Input records: Begin

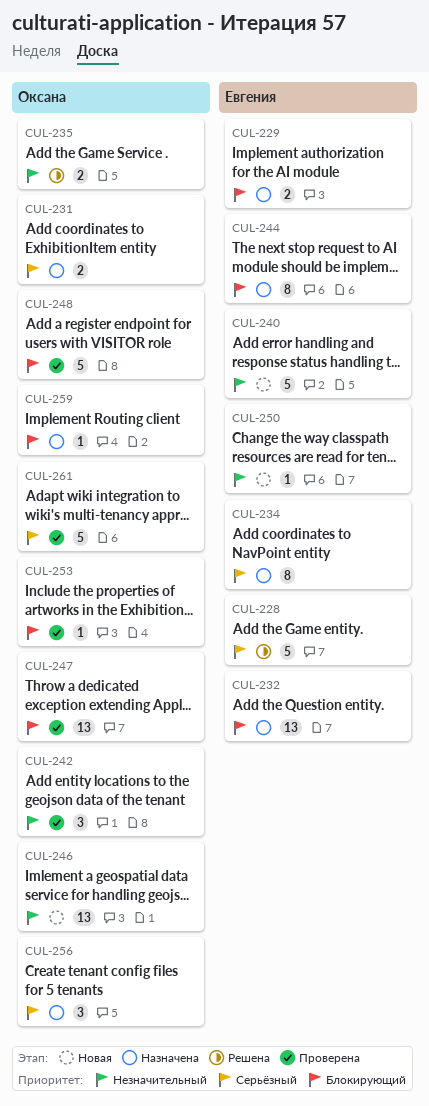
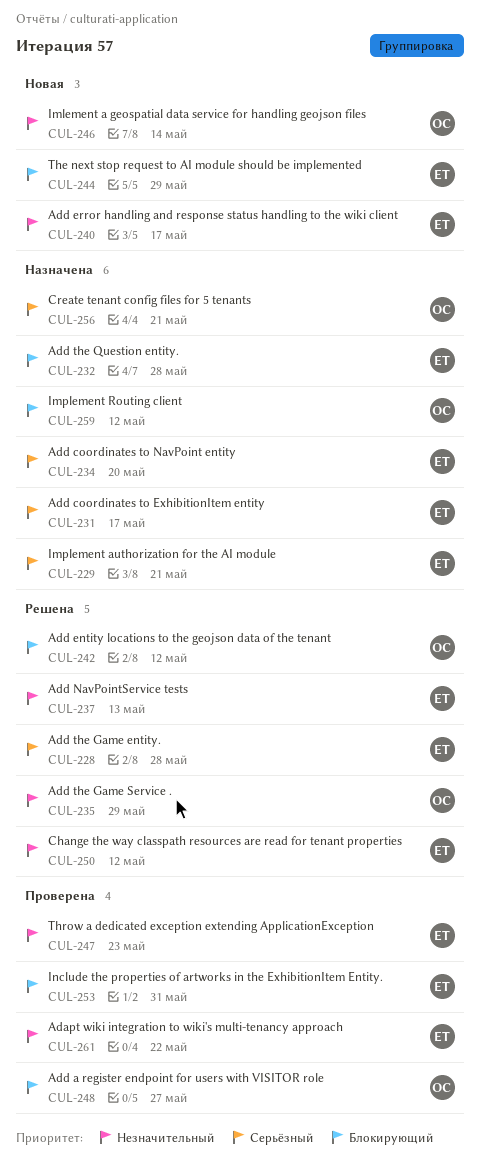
CUL-229, priority: Блокирующий -> Серьёзный
CUL-231, owner: Оксана -> Евгения
CUL-237: none -> present
CUL-242, status: Проверена -> Решена
CUL-242, priority: Незначительный -> Блокирующий
CUL-244, status: Назначена -> Новая
CUL-247, owner: Оксана -> Евгения
CUL-247, priority: Блокирующий -> Незначительный
CUL-250, status: Новая -> Решена
CUL-253, owner: Оксана -> Евгения
CUL-261, owner: Оксана -> Евгения
CUL-261, priority: Серьёзный -> Незначительный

Input records: End

> Brief
What is the number of lines in the material above that carry the word "Евгения"? Respond with that count and nothing more.

> Response
4